5: Sergio Garcia and Henrik Stenson, 2018
SG: 3-1-0/HS: 3-0
Somewhere, you can find an article I wrote back in 2018 questioning Thomas Bjorn’s captain’s picks, and his tactic of going with veteran leadership over players on better form. I refuse to link it, but it exists out there. Boy, was I wrong! Paul Casey and Ian Poulter performed admirably, but it was these two picks, Garcia and Stenson, who really lit it up. Stenson teamed with Justin Rose to reprise their fantastic Gleneagles pairing and win both fourball matches, then smashed Bubba Watson in singles, while Garcia teamed with Alex Noren and Rory McIlroy to win two pairs matches, then beat Rickie Fowler in a crucial singles match. Sorry, Thomas!

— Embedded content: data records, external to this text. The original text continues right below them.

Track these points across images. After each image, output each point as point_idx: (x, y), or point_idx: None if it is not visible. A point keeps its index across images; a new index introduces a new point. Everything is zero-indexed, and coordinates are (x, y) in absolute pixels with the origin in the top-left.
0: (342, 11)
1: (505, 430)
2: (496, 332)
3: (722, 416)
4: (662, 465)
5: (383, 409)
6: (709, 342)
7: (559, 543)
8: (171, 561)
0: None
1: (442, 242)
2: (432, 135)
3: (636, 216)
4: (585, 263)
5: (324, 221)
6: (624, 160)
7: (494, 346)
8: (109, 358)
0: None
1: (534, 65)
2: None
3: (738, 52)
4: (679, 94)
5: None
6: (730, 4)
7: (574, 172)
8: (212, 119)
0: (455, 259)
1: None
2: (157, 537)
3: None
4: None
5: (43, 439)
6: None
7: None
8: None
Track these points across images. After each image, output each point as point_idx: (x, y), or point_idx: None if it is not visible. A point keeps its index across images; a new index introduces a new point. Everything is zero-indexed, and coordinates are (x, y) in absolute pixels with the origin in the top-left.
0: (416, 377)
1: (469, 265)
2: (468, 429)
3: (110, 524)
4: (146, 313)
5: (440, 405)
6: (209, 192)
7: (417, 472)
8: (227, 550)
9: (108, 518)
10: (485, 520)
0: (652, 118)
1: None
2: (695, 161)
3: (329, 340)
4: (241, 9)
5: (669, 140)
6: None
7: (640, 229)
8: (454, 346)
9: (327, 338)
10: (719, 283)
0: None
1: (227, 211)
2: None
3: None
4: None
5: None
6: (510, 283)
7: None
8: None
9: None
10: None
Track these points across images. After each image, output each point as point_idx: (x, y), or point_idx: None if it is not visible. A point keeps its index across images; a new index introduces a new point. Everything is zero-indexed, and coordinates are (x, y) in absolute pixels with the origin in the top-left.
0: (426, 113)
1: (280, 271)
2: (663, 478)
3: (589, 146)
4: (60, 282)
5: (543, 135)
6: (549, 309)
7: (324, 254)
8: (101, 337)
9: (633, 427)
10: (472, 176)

Hunter Mahan. Sam Greenwood

4: Hunter Mahan, 2008
2-0-3
Paul Azinger didn’t tell anyone he was doing it until after, but part of his revolutionary pod system in 2008 was that the pods of three players who qualified automatically would get to choose their own captain’s pick. That means that this pick actually came down to Phil Mickelson, Anthony Kim and Justin Leonard, who chose Mahan as a group. In the end, Mahan played all five sessions — extremely rare for a captain’s pick — and came away with two wins and three halves. Session after session, he was setting the tone, and his 3.5 total points were crucial in spurring the Americans to a massive win.

3: Raymond Floyd, 1993
3-1-0
Context: This year’s American team will be trying to win in Europe for the first time in 30 years, and the last time they made it work was in 1993. Tom Watson was captain, and though American fans have bad memories of him operating on gut instinct many years later in Gleneagles, in ’93 he made the controversial choice to pick the 51-year-old Floyd — who had actually been a captain four years earlier! — as his final pick. This was the ultimate instinct pick, because Floyd had won just once in the last seven years, and never in ’93. But after getting blanked in one match Friday, he won twice with Payne Stewart on Saturday and beat Jose Maria Olazabal in what turned out to be the clinching match. All things considered, this wild pick couldn’t have turned out any better.

2: Sandy Lyle, 1987
3-1-0
The record may not be as spectacular as some, and he didn’t win his singles match, but it’s important to keep in mind here that in ’87, Europe were attempting the seemingly impossible task of winning for the first time on American soil. In the first session, Bernhard Langer teamed with Ken Brown, but lost, and Tony Jacklin needed a partner for his German star. He went to Lyle, who proceeded to win three straight pairs sessions with Langer and lead Europe to a 10.5 -5.5 lead. Even better for the Europeans, they beat the pairing of Lanny Wadkins and Larry Nelson twice on Saturday, a team that had been among America’s best historically. They needed every bit of that lead, too, because America trounced them in singles, almost erasing the entire deficit. But Lyle’s three wins with Langer helped Europe establish a cushion that was too much to overcome, and that’s how they made history.

Ian Poulter. Getty Images

1: Ian Poulter, 2012
4-0-0
Call me biased if you want, but the Medinah Ryder Cup was the first tournament I ever covered, and I will absolutely never forget Poulter’s brilliant one-man stand in fourball as Saturday afternoon became Saturday night (this video is Ryder Cup 101), which I’m still convinced infused the Europeans with the energy to stage the brilliant comeback on Sunday … a comeback in which Poulter played an integral role, beating Webb Simpson, 2-up, in the second match. All in all, he finished a perfect 4-0-0, and despite the fact that picking Poulter was painfully obvious for Jose Maria Olazabal, it still goes down as the greatest performance by a captain’s pick in the history of this event.